Triumphal arches being purely ceremonial affairs, made great play with architectural and sculptural detail. Detailed description of the triumphal arches is in the book, I will not go into the details. The aim here is focusing on the central topic of the chapter – what is meant and the crucial points; to make them more open and simpler in a summary.
Certainly, the most beautiful examples of magnificent type of building like the triumphal arch are Arch of Septimius Severus and Arch of Constantine in Italy.
The adaptation of the order in the triumphal arches, the invention of Leon Battista Alberti, to church architecture, has been tried in countless churches in classical style for four hundred years after Alberti.
Apart from triumphal arches and theaters, there are many types of buildings that have inspired the use of the classical language. The Pantheon exemplifies domed structures as a prototype in all its glory. Pantheon, on the other hand, is another one to exemplify.

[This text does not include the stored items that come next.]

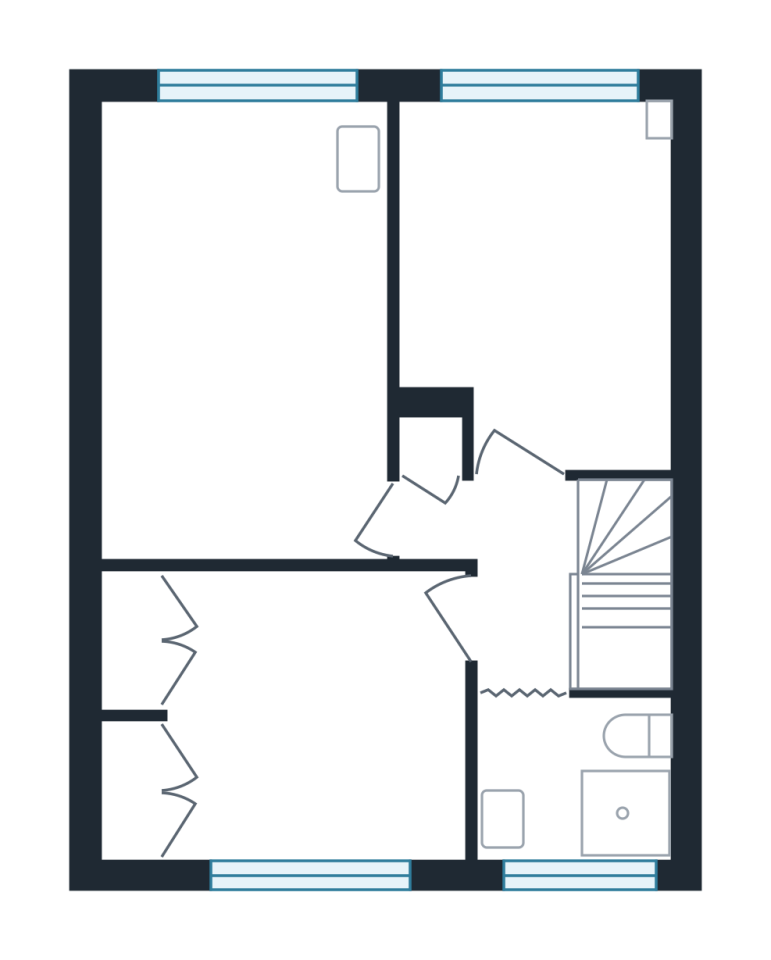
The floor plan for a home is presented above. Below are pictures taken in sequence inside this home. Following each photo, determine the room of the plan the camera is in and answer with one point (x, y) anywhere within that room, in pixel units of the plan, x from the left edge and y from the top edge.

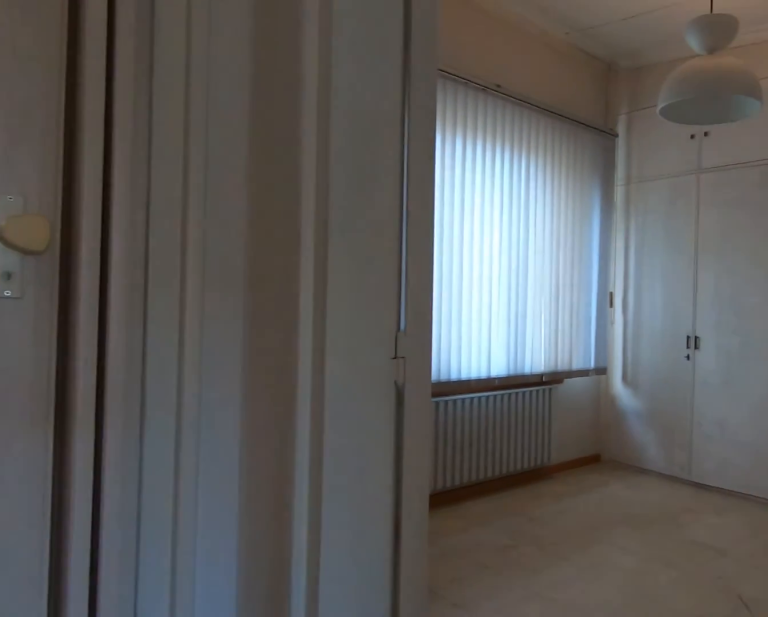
(506, 569)
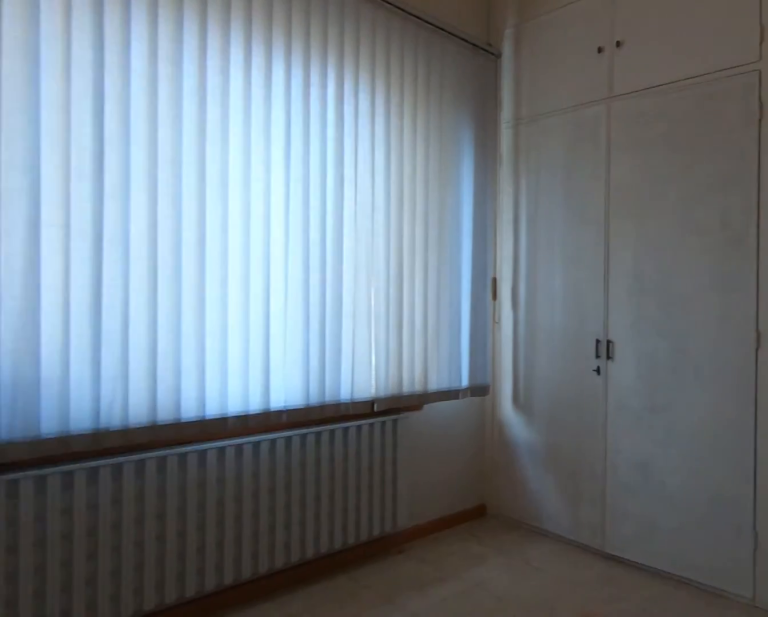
(316, 716)
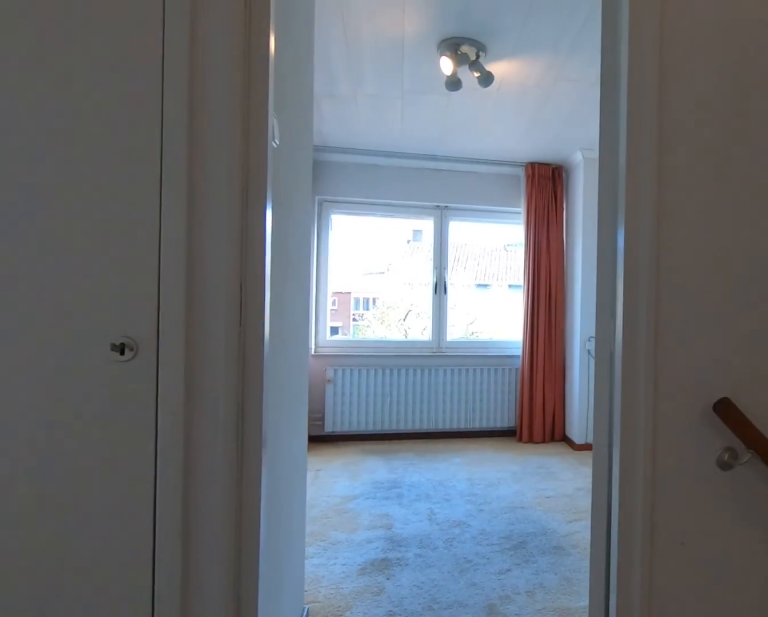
(506, 570)
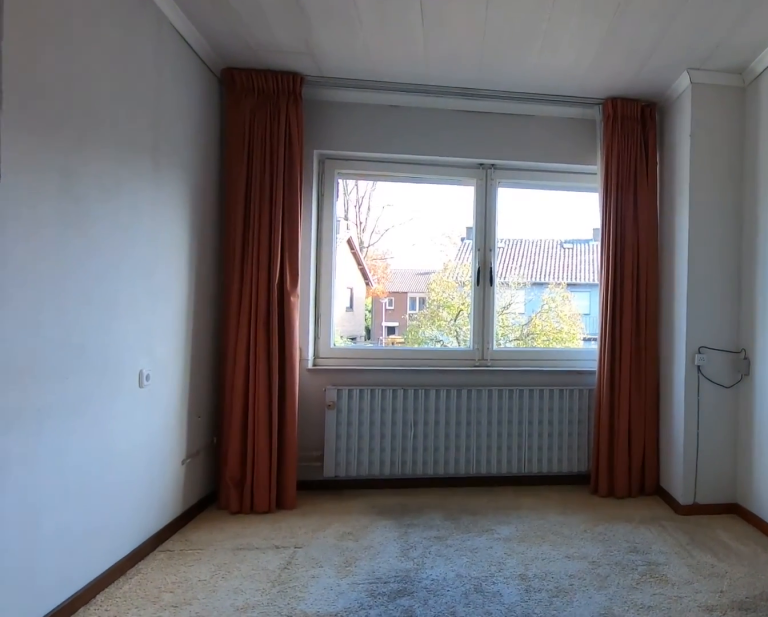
(542, 279)
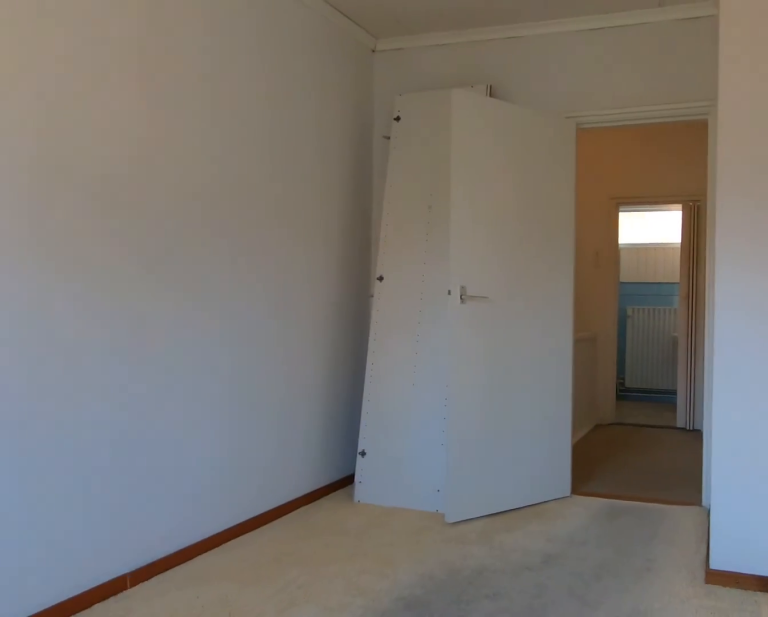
(542, 279)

“The great achievement of the Renaissance was not the strict imitation of Roman buildings (that was left for eighteenth and nineteenth centuries) but reestablishment of the grammar of antiquity as a universal discipline. The discipline inherited from the remote past of mankind and applicable to all honorable building enterprises whatever.” (The Classical Language of Architecture, John Summerson, 2005, p. 28)
This quote states one of the most important facts. This should be a manifesto that must be memorized and never forgotten by all professional practitioners who take their reference from the past in architectural design and copy the historical motifs and suppose that they actually “design” something.

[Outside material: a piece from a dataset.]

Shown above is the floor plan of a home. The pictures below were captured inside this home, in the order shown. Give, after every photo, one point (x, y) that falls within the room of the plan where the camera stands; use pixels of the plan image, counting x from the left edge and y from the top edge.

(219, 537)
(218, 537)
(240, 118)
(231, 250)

Producing strict imitations, making collages by collecting original pieces from various structures, copying historical motifs and all other similar architectural varieties that we can increase the number of are doomed to be classified as “degenerated architecture”. The copycat architecture at the very end of post-modern which takes its reference from history; the architecture that turns its back on the requirements, needs and opportunities of the era no matter it is done under which name or description, remains only a building. They can never be an architectural work.
If the understanding of rule is one basic factor in the creation of great classical buildings, the defiance of rule is the other. The only way of having an authentic identity for an architect is by challenging himself / herself for the better. This challenge is not copying but imagining, hardworking, and creating.
In 1903, Sir Edwin Lutyens, in a letter to his friend British architect Herbert Baker, says “you cannot copy”. The magnificent interpretation of an architectural master who really knows what the classical language and the original architectural tradition is in this letter.
“That time-worn Doric order – a lovely thing – I have the cheek to adopt. You can’t copy it. To be right you have to take it and design it… You cannot copy it: you find if you do you are caught, a mess remains.
It means hard labor, hard thinking, over every line in all three dimensions and in every joint; and no stone can be allowed to slide. If you tackle it in this way, the Order belongs to you, and every stroke, being mentally handled, must become endowed with such poetry and artistry as God has given you. You alter one feature (which you have to, always), then every other feature has to sympathize and undergo
some care and invention. Therefore, it is no mean game, nor is it a game you can play lightheartedly.” (The Classical Language of Architecture, John Summerson, 2005, p. 30)
If the understanding of rule is one basic factor in the creation of great classical buildings, the defiance of rule is the other. The only way of having an authentic identity for an architect is by challenging himself / herself for the better. This challenge is not copying but imagining, hard-working, and creating.